White House Says Climate Change Impacts More Americans Than Terrorism | VICE News

Even as President Barack Obama seeks the blessing of Congress for sustained attacks on the Islamic State, he’s being accused of slighting the threat of terrorism compared to the risks posed by climate change.

“It is entirely legitimate for the American people to be deeply concerned when you’ve got a bunch of violent, vicious zealots who behead people or randomly shoot a bunch of folks in a deli in Paris,” Obama told the news site Vox in an interview. “We devote enormous resources to that, and it is right and appropriate for us to be vigilant and aggressive in trying to deal with that – the same way a big city mayor’s got to cut the crime rate down if he wants that city to thrive. But we also have to attend to a lot of other issues, and we’ve got to make sure we’re right-sizing our approach so that what we do isn’t counterproductive.”

Vox asked Obama whether the news “sometimes overstates the level of alarm” about terrorism, “as opposed to a longer-term problem of climate change and epidemic disease.”

“If it bleeds, it leads, right?” Obama replied. “You show crime stories and you show fires, because that’s what folks watch, and it’s all about ratings. And, you know, the problems of terrorism and dysfunction and chaos, along with plane crashes and a few other things, that’s the equivalent when it comes to covering international affairs.”

Accounts of progress in battling disease or feeding more people are “not a sexy story,” he added. “And climate change is one that is happening at such a broad scale and at such a complex system, it’s a hard story for the media to tell on a day-to-day basis.”

Pressed on the comments, White House spokesman Josh Earnest told reporters that more people will face a “direct, daily impact” from climate change or disease than terrorism.

But the US leader’s conservative critics swiftly jumped on his characterization of the Paris killings in January as a random attack at a time when the Islamic State – the al Qaeda offshoot that has seized control of much of Iraq and Syria – has been beheading Western hostages and burned a captured Jordanian air force pilot alive in a cage.

“What the hell?” conservative radio commentator Rush Limbaugh wondered on his widely aired show. “What daily impact? What dramatic changes in people’s lives is brought on by global warming? Is unemployment because of global warming? Is the fact that people can’t get health insurance, is that because of global warming?”

And even before the Vox interview, former Arkansas governor Mike Huckabee – a once, and perhaps future, Republican presidential contender – told Fox News that “a beheading is much worse than a sunburn.”

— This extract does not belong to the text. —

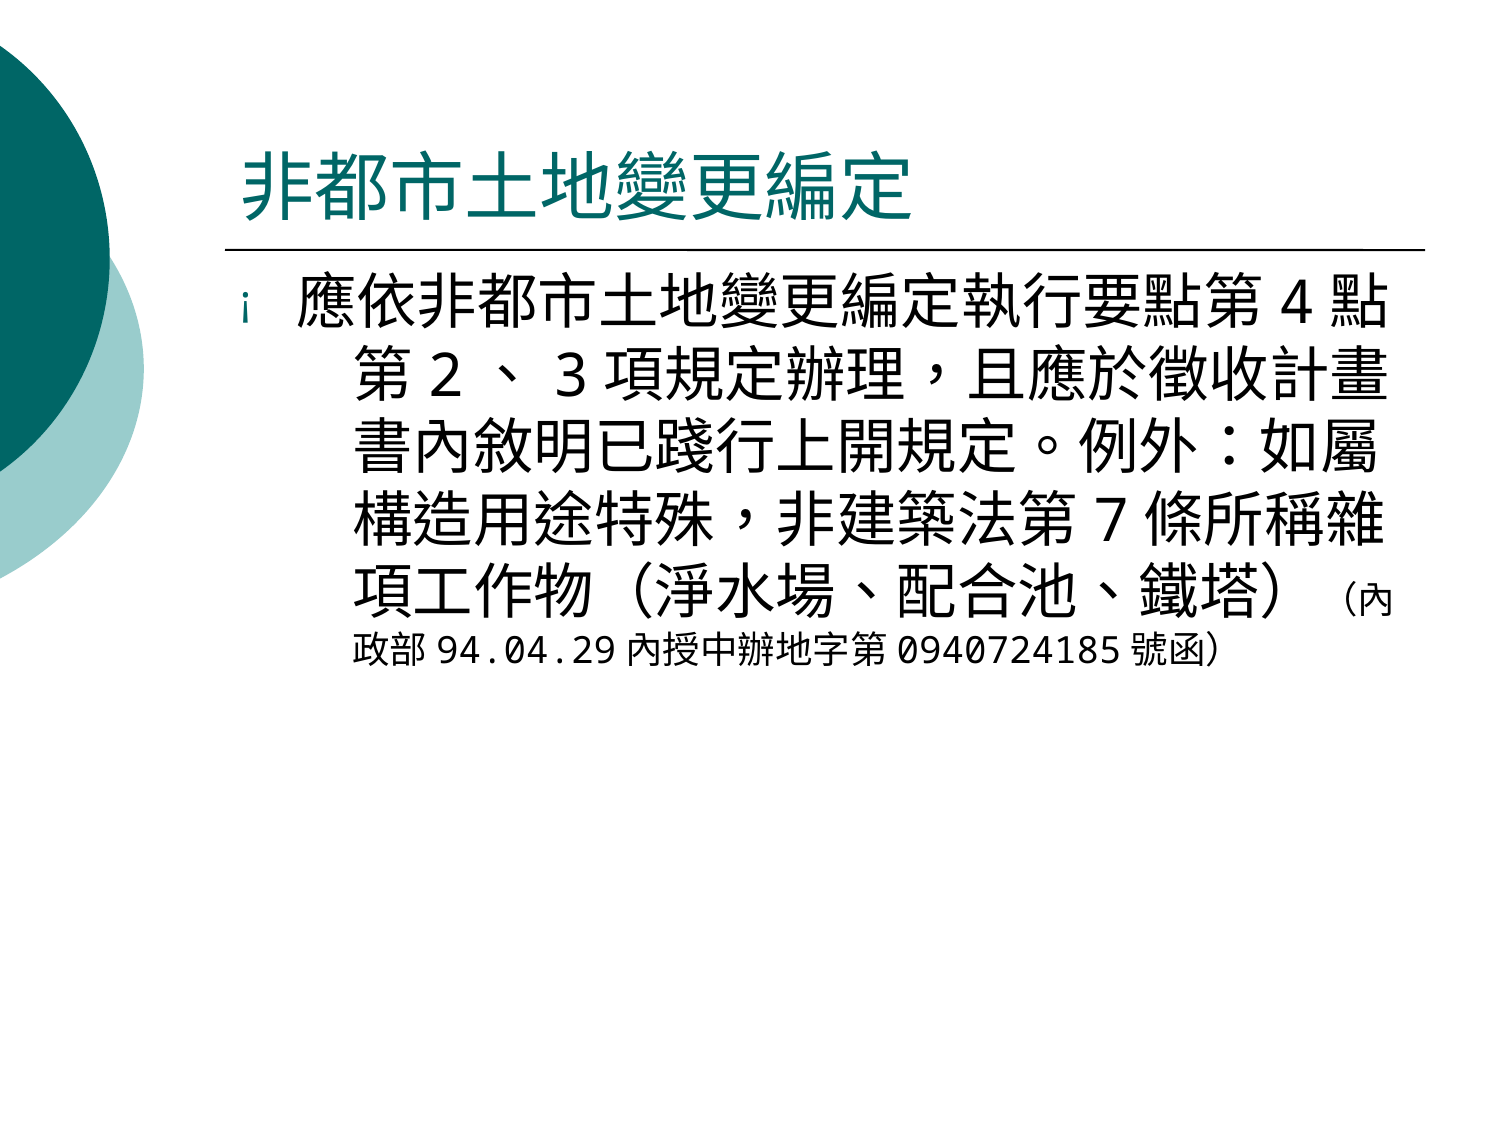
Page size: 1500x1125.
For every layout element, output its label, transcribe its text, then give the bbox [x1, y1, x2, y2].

New safety rules for ‘bomb trains’ under White House review. Read more here.

Obama has repeatedly warned of climate change as a long-term threat. In his January State of the Union speech, he noted that the Pentagon has called climate change a “threat multiplier.” An October report from the Defense Department noted that a warming world “will intensify the challenges of global instability, hunger, poverty, and conflict,” fueling shortages of food and water, raising the odds of epidemics and making disputes over resources worse.

And the new National Security Strategy from the White House calls the issue “an urgent and growing threat to our national security.”

“The present day effects of climate change are being felt from the Arctic to the Midwest. Increased sea levels and storm surges threaten coastal regions, infrastructure, and property. In turn, the global economy suffers, com­pounding the growing costs of preparing and restoring infrastructure.”

The Institute for Economics and Peace estimates the number of deaths from terrorism has increased fivefold since 2000, with nearly 18,000 victims in 2013. The war in Syria accounts for much of the current toll, the group reported last year.

On the other hand, the World Bank estimates that climate change “threatens to put prosperity out of reach of millions and roll back decades of development progress.”

Earnest told ABC News’ Jonathan Karl on Tuesday that “more people are directly affected by those things than by terrorism.” But he wouldn’t elaborate when asked whether the administration considered climate change a greater threat than terrorism: “I wouldn’t have a whole lot more to say about what the president has said in that interview.”